#### [THE PROBLEM]
Please copy, word for word, the lines in the entries below that run from the line containing "You're describing this digital" through the line containing "It reads 1.3320,in", inclusive.

TASK DATA START

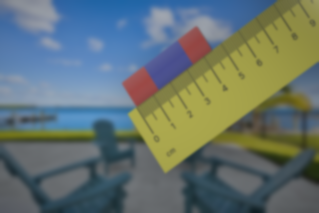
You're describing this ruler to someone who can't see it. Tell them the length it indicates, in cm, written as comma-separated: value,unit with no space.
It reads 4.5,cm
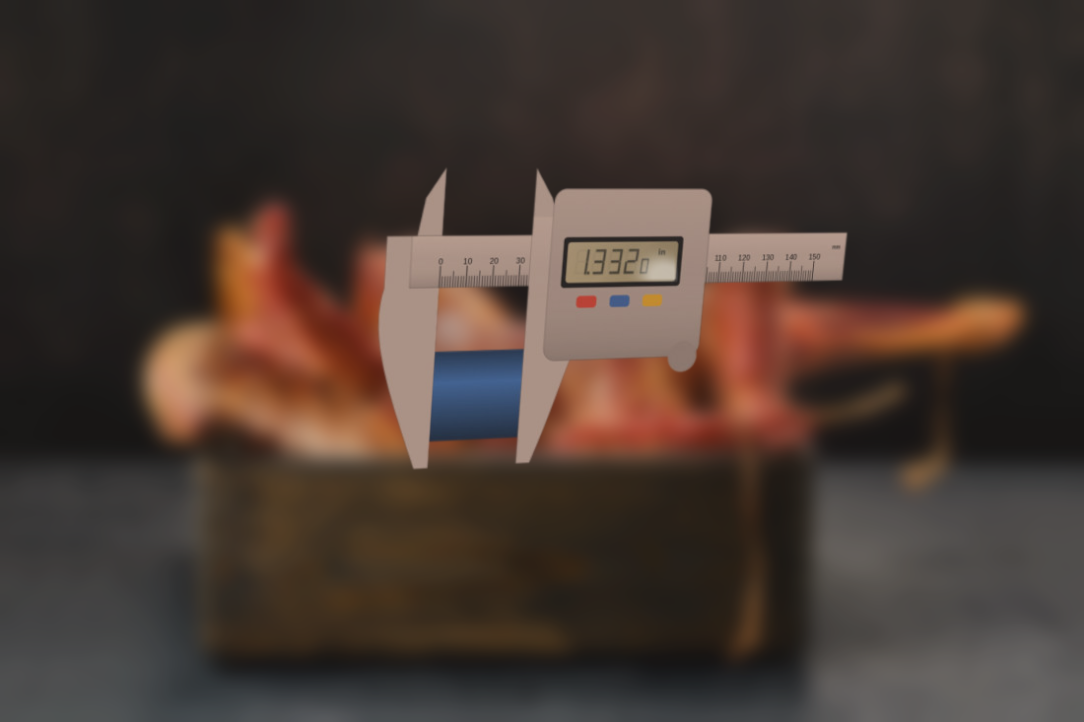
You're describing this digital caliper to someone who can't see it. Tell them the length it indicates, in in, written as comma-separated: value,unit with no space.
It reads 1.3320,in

TASK DATA END
TASK DATA START

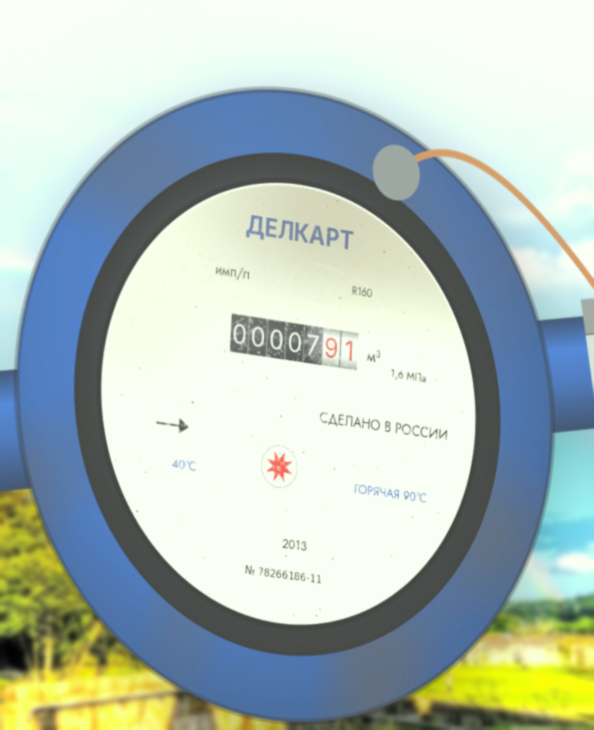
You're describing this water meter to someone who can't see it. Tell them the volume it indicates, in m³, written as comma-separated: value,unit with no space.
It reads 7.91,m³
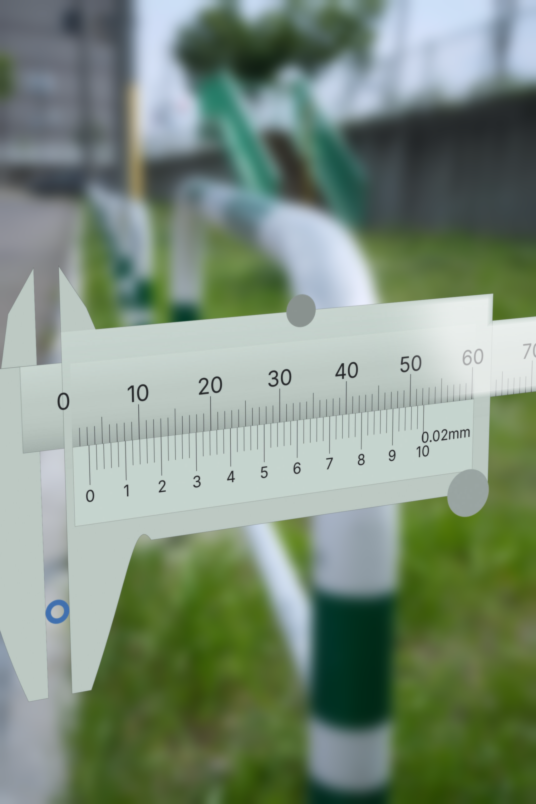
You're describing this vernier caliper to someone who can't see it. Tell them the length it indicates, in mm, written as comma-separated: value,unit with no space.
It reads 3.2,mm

TASK DATA END

#### [ANSWER SPACE]
You're describing this digital caliper to someone who can't see it. Tell them the length it indicates, in in, written as comma-separated: value,unit with no space.
It reads 1.3320,in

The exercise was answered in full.